Médicos e estudantes protestam contra falta de recursos no Hospital do Fundão no Rio
Unidade suspendeu cirurgias não emergenciais e internações
Rio de Janeiro|Do R7, com Balanço Geral

Os médicos e estudantes do HUCFF (Hospital Universitário Clementino Fraga Filho), no Fundão, zona norte, realizaram um protesto contra a falta de recursos nesta sexta-feira (4). A dívida do hospital com os fornecedores chega a mais de R$ R$ 7 milhões e as cirurgias não emergenciais e internações foram suspensas.
O presidente do Cremerj (Conselho Regional de Medicina do Rio), Pablo Vazquez, disse que não interessa aos profissionais se há crise econômica ou política. Segundo Vazquez, eles querem a volta imediata dos atendimentos no hospital.
— A situação é de extrema gravidade. As internações eletivas estão suspensas. As cirurgias eletivas estão suspensas. E se não houver uma melhora de verba, infelizmente, serão suspensas também as cirurgias de emergência.
O diretor do sindicato dos médicos, José Romano, disse que é necessário tomar uma atitude para manter as unidades.
— Nós já fizemos o máximo. Hoje, claramente, o que a gente espera é que realmente a população do Rio entenda que, ou nós vamos fazer alguma coisa, ou nós vamos perder todos os hospitais universitários do Rio de Janeiro.

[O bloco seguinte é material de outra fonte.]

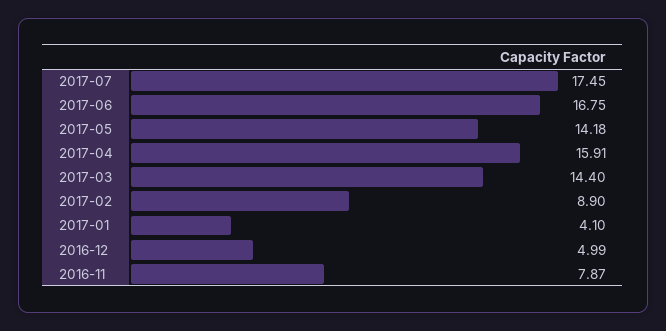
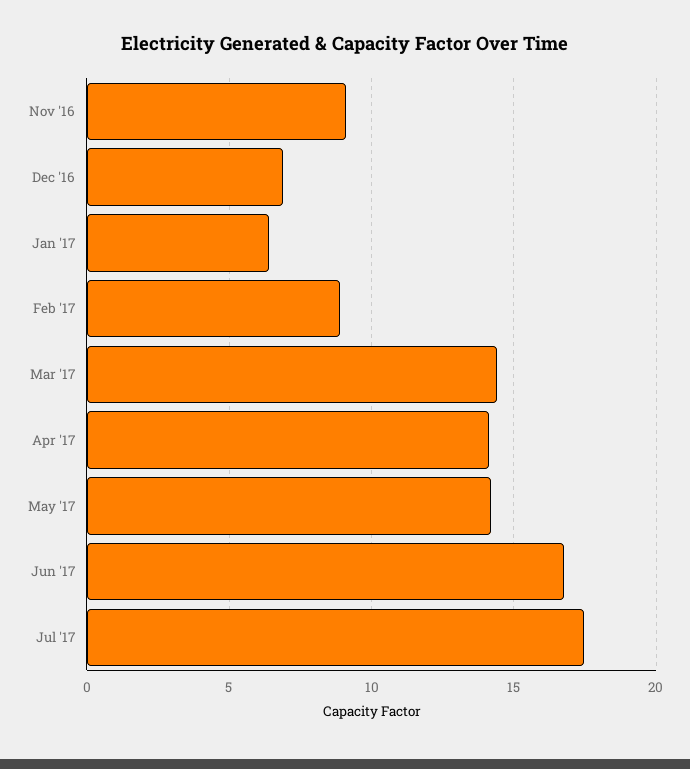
  {
    "2017-07": 17.45,
    "2017-06": 16.75,
    "2017-05": 14.18,
-   "2017-04": 15.91,
+   "2017-04": 14,
    "2017-03": 14.4,
    "2017-02": 8.9,
-   "2017-01": 4.1,
+   "2017-01": 6.5,
-   "2016-12": 4.99,
+   "2016-12": 7,
-   "2016-11": 7.87
+   "2016-11": 9
  }

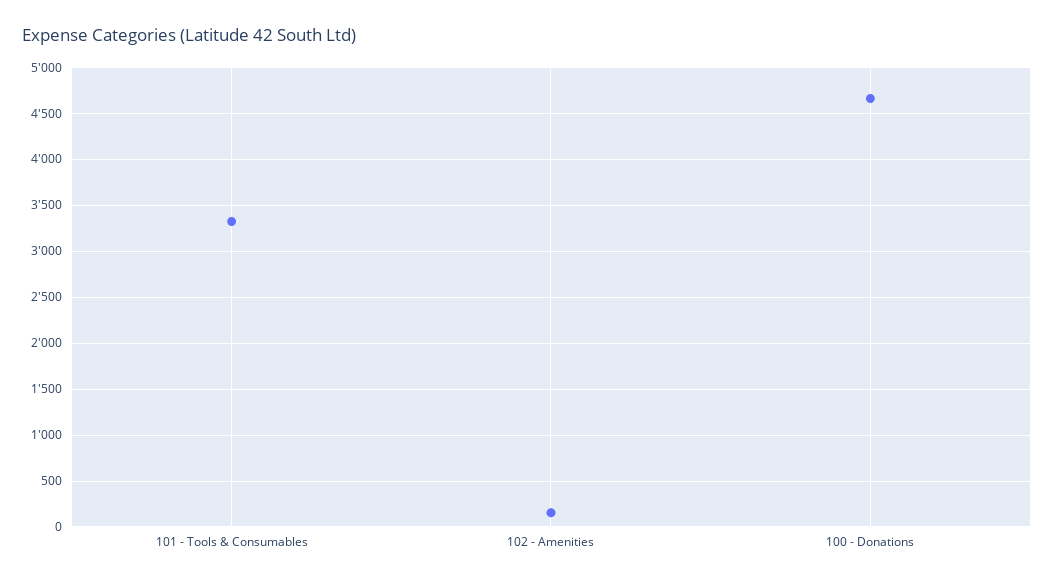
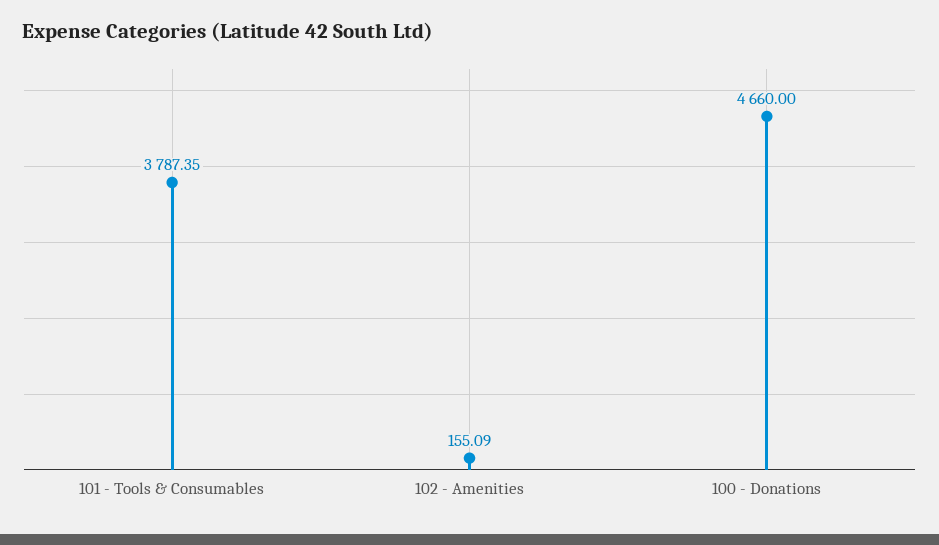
  {
-   "101 - Tools & Consumables": 3300,
+   "101 - Tools & Consumables": 3787.35,
    "102 - Amenities": 155.09,
    "100 - Donations": 4660
  }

A crise também atinge outros hospitais universitários, como o Antônio Pedro, da UFF (Universidade Federal Fluminense), onde o corte no orçamento foi de cerca de R$ 10 milhões. A unidade é umas das poucas que fazem cirurgias cardíacas. Além disso, no hospital universitário da UniRio, referência no tratamento da Aids, a dívida chega a 15 milhões.
Para evitar que as unidades fechem as portas, o Cremerj pretende marcar uma audiência com ministros da saúde e educação.
Em nota, o HUCFF informou o recebimento de R$ 3.352.394 do Fundo Nacional de Saúde referente a serviços prestados pela unidade ao SUS (Sistema Único de Saúde), na última quarta-feira (2). Ainda disse que, com o valor, o déficit que antes era de R$ 11 milhões caiu para R$ 7.750.275. A unidade ainda informou que os recursos liberados hoje não são é suficientes para que as atividades voltem ao normal.